Traveling in Philadelphia
by Kadija Koita
Re-PLACE-ing Philadelphia is building an expanded archive of cultural memory that includes multiple histories, re-place-ing the established with new narratives and understandings. Notes consider place via the street, sound, food, trees, and other portals.
In partnership with educator Joshua Block, students from Philadelphia's Science Leadership Academy are creating and publishing their Philadelphia Field Notes. Kadija Koita explains her experiences in the city.

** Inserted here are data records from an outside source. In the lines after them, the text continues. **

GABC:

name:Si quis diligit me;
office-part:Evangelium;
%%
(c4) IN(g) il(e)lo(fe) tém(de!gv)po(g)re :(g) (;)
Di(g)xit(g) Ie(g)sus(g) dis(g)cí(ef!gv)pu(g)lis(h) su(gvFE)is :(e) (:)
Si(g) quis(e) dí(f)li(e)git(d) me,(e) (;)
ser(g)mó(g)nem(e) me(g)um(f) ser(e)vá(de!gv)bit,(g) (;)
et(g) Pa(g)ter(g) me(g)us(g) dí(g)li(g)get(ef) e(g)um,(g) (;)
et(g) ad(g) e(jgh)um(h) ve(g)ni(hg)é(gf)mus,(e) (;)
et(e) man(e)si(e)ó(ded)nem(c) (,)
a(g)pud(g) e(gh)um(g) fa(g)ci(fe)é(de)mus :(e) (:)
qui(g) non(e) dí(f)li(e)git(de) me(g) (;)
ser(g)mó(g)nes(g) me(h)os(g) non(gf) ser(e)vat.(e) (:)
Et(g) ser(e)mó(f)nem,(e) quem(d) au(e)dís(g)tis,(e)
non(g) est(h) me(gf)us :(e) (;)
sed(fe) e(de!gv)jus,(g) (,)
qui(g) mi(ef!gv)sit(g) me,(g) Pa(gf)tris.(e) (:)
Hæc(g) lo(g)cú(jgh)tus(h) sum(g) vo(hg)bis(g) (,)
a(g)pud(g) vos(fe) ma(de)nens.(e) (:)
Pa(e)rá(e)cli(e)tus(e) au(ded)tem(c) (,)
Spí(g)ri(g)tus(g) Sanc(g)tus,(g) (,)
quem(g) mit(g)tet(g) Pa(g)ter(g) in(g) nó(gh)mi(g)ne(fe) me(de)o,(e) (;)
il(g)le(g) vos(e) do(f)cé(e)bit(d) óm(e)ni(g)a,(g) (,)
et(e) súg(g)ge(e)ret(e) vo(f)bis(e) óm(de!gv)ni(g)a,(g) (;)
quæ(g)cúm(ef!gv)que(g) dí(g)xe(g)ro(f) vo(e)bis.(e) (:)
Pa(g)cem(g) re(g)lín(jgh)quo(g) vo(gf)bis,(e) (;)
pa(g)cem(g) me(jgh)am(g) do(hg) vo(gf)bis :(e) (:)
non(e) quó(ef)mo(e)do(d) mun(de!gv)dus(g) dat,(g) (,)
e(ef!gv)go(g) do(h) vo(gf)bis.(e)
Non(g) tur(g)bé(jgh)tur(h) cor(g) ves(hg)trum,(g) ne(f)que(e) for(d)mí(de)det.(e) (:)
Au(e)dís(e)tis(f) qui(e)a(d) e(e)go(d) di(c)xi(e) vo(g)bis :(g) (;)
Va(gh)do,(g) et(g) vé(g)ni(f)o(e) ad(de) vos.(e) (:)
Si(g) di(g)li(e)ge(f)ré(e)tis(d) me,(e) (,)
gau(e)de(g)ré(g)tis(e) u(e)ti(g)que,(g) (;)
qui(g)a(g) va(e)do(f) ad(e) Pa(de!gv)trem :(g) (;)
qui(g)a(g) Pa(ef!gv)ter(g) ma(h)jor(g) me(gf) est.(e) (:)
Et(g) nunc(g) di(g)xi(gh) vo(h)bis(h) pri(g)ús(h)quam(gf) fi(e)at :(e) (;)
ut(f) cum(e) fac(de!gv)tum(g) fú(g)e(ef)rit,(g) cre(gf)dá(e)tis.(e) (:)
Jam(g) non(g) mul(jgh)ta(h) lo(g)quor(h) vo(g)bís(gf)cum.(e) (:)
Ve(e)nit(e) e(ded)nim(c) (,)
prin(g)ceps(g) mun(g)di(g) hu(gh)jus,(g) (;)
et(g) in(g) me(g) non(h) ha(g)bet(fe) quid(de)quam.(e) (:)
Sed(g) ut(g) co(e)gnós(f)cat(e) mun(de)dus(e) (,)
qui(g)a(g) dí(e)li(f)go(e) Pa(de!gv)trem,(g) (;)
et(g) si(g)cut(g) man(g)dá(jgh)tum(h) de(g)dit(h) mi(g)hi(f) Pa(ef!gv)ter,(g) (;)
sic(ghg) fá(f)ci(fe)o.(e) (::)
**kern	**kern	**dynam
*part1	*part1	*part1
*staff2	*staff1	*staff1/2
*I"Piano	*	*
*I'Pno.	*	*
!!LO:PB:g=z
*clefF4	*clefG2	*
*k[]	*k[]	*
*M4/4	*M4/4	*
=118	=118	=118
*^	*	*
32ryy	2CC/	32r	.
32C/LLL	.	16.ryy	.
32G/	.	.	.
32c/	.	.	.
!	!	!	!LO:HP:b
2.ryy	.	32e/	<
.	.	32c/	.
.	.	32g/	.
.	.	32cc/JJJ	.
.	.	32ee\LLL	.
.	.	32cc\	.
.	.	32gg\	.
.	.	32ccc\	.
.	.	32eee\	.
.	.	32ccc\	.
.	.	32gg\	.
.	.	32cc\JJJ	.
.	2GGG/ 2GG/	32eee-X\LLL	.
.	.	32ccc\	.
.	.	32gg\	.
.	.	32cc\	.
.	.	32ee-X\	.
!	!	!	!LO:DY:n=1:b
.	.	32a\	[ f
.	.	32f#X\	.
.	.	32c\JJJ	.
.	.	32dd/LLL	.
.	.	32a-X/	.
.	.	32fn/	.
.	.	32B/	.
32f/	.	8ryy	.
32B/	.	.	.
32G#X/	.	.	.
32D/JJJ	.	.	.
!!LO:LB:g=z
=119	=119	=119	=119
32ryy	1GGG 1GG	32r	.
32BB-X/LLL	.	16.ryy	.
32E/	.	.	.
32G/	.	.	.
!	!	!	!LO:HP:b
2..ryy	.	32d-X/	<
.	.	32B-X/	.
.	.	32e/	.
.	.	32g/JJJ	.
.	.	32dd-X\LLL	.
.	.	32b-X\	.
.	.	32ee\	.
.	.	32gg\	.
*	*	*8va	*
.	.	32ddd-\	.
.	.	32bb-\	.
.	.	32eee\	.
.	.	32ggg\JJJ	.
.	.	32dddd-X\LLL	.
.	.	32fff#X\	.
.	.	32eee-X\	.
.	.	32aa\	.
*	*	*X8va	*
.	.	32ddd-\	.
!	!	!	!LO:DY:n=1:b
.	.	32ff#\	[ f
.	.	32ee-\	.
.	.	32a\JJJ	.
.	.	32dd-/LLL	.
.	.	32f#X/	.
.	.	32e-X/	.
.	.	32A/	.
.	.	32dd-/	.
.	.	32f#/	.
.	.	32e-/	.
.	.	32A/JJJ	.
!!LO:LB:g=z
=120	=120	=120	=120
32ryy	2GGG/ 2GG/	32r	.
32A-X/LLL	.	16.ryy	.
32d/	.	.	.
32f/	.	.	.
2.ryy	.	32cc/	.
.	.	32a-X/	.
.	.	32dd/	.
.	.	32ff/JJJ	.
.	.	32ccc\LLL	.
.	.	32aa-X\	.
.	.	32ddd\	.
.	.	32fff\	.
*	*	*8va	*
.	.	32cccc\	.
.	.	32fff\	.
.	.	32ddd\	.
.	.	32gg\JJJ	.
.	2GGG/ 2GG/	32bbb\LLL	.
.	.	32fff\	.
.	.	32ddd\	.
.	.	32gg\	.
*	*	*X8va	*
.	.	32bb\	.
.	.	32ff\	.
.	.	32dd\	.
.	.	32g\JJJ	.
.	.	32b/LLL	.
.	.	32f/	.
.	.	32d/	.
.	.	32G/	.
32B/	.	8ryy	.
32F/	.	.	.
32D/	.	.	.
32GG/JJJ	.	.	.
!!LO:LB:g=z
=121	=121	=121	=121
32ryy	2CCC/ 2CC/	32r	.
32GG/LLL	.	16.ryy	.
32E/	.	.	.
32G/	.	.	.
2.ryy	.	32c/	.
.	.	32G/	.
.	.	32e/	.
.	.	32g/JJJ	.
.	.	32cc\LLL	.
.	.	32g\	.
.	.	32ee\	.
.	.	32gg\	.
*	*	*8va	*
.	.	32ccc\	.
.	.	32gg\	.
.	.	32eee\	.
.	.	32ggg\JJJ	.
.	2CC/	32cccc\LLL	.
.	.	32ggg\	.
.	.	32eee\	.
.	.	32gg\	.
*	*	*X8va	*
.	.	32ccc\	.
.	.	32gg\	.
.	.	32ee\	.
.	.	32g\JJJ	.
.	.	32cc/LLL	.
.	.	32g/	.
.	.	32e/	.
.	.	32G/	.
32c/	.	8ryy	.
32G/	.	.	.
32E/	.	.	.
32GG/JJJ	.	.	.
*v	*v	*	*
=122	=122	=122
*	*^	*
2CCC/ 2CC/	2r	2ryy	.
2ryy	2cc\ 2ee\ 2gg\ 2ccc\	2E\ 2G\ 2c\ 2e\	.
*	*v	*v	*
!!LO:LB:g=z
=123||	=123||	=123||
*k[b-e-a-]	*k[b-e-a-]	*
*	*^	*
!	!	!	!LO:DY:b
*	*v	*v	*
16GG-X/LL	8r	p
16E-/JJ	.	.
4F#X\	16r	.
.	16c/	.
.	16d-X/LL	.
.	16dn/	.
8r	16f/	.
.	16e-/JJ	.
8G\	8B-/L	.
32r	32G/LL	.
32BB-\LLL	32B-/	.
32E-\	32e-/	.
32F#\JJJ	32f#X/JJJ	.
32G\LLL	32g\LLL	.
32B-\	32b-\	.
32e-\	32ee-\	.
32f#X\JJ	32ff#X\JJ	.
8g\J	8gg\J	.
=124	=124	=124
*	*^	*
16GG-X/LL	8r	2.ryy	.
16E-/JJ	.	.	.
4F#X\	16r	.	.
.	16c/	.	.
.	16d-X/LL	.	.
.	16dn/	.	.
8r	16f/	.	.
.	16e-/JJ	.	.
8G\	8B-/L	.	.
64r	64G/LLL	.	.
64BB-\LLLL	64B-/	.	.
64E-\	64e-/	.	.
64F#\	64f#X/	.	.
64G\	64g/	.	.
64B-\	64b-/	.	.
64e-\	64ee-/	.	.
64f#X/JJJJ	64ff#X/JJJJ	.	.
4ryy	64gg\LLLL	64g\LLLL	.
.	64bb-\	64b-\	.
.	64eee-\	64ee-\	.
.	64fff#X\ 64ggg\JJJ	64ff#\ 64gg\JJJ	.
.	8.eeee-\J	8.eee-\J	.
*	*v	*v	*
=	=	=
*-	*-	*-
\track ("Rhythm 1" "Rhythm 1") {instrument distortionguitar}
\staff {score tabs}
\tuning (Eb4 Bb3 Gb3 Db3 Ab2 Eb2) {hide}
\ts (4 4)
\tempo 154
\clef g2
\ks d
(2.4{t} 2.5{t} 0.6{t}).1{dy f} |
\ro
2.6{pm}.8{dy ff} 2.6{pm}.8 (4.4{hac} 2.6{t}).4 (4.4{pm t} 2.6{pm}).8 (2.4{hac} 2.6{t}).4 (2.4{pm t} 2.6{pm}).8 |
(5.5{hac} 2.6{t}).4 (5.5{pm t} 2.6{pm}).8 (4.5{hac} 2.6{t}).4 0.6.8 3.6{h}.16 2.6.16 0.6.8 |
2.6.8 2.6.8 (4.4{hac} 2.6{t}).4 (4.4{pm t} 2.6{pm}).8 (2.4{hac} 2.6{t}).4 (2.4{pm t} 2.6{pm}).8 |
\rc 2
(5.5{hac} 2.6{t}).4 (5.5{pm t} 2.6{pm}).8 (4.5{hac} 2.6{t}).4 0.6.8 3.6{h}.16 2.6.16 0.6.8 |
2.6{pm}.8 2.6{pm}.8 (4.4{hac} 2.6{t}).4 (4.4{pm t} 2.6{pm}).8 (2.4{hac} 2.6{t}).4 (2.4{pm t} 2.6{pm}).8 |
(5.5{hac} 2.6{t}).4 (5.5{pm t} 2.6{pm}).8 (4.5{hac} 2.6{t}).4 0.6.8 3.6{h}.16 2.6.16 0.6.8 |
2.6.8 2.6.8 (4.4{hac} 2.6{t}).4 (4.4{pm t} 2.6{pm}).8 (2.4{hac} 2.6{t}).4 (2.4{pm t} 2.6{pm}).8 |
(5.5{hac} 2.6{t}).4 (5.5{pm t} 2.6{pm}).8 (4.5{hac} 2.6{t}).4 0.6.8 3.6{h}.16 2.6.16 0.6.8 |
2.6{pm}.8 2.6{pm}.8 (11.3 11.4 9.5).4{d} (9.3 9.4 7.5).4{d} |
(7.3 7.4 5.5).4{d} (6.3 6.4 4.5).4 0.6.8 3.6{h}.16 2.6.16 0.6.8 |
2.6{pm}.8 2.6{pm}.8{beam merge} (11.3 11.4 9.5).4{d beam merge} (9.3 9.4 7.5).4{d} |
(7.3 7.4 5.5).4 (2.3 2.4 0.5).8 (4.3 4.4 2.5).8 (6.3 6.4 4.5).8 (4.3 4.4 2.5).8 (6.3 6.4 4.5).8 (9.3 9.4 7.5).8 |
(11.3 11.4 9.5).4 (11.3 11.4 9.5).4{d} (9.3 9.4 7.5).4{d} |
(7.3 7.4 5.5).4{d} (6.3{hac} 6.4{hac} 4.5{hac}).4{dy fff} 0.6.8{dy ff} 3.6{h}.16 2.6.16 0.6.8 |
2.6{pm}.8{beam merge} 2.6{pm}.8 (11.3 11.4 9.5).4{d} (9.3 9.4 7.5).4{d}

White, grey, and silver flashes through the breeze and makes the hair on my head stand. I can see the wigs on the old women flipping in the wind. I try not to laugh and just get on the El. The engines scream and holler making the tracks feel tired. So many different people. We don't notice where people are coming from and where people are going. The westbound side, which takes people to 69th is rushing fast, almost as if the train has somewhere else to be. The people have somewhere to be, that makes them become one with the train. Zooming fast, the train goes splashing against the rays of the sun.
“Can you hold that door!” One man yells as he scrunches to pass people without hitting people standing on the sides. You can hear the gum popping of the high school girls that laugh together. They always have on the weirdest uniform colors. I remember seeing one of the girls with this purplish, bluish color with red socks. They just get more creative every year. And then there's the boys. There are some that are tall and some that haven't caught up with puberty yet. They try and smile at the other girls that are down on the other side of the platform. Stories being told everywhere you go, you just have to look for them. Like that couple over there on the eastbound side, that are silently arguing, hoping they don't cause too much attention, but I see them. Or that single mother with three kids, who just wishes superman can come down and swoop her off her tired feet. Or the Septa conductor who wishes he could spend more time with his family every night. These are just a few of the faces I see and the silent stories that they tell.